Could it be that my time signature is wrong? The "stressed beats" of the song are not "four crotchets", but a 3+3+2/8 additive meter. Let's try this new time signature:
Is it reasonable to use a complex time signature like this (and to do so for the sake of eliminating ties)?
Is it correct that "if I use 4/4, I need ties to show where every crotchet begins" and "if I don't like those ties, I need a different time signature"?
One thing that makes this harder, is that frequently the treble employs a simple crotchet rhythm (against the complex meter in the bass):
If I changed to a 3+3+2/8 time signature, the crotchet rhythm would need to be spelled with tied quavers. Is there a better solution?
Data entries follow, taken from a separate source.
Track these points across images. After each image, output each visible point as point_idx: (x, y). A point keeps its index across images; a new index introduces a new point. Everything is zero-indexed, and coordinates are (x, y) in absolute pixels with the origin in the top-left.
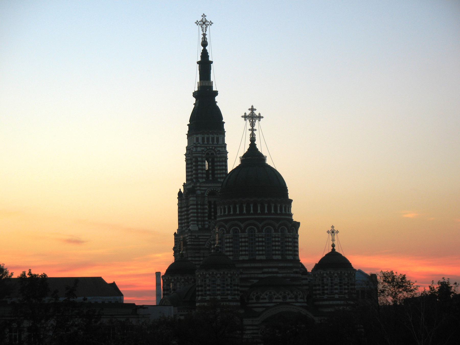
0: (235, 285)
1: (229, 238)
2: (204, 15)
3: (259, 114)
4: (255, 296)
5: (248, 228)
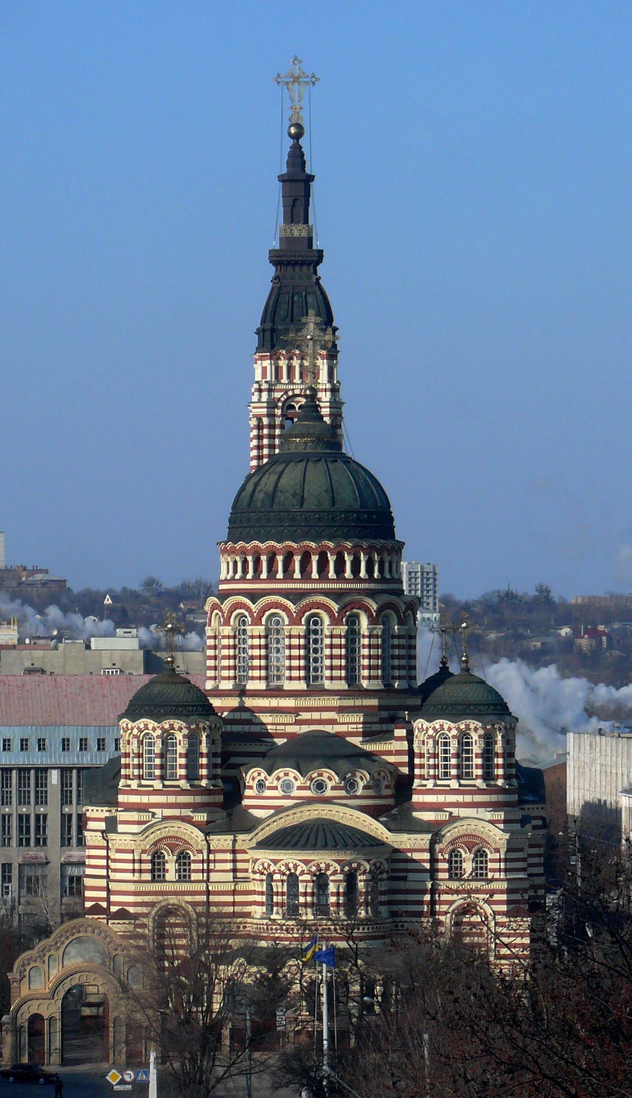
1: (229, 637)
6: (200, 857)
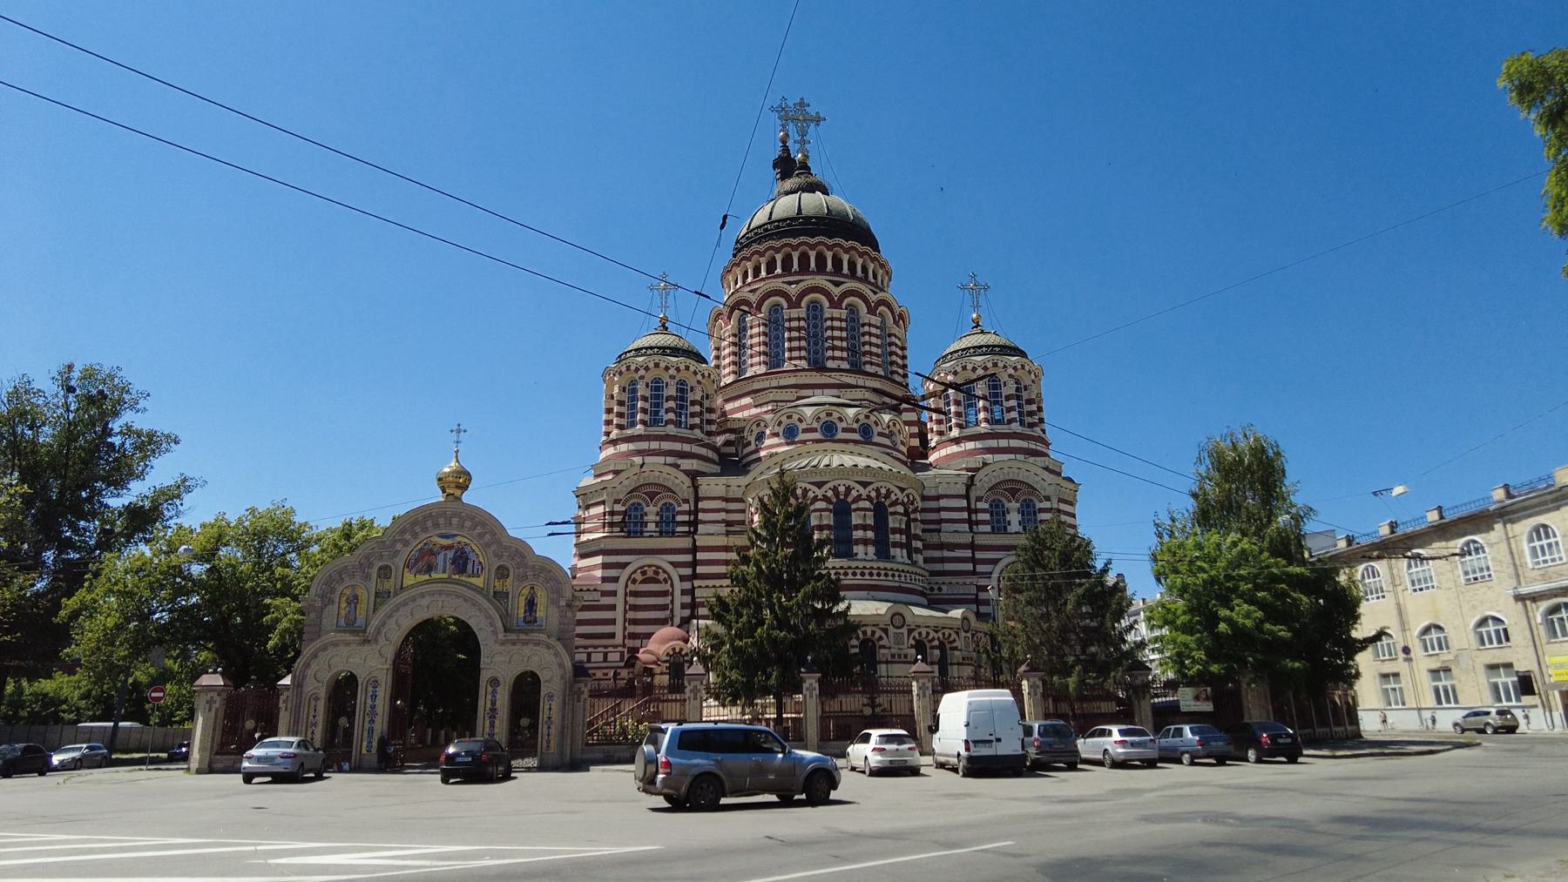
0: (693, 403)
5: (766, 303)
6: (685, 507)
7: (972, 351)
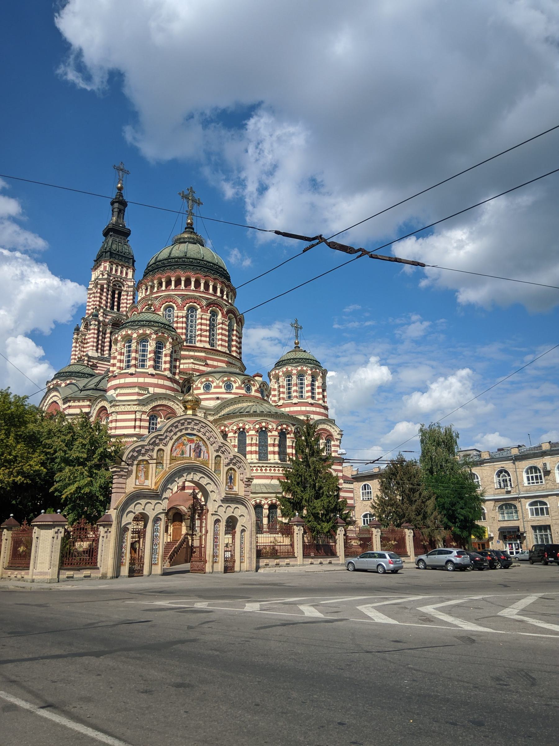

Can I escape that constraint by using a triplet ("play 3 crotchets in the time of one dotted minim")? Because a dotted minim fits nicely onto the stressed beats of the bass rhythm, and because the use of a triplet explains the ratio via which we can feel the bass rhythm?
A local time signature could work, but maybe this doesn't help the reader understand the relationship with the bass rhythm?
Mostly I'd like to understand engraving rules, and how to make this easier to perform.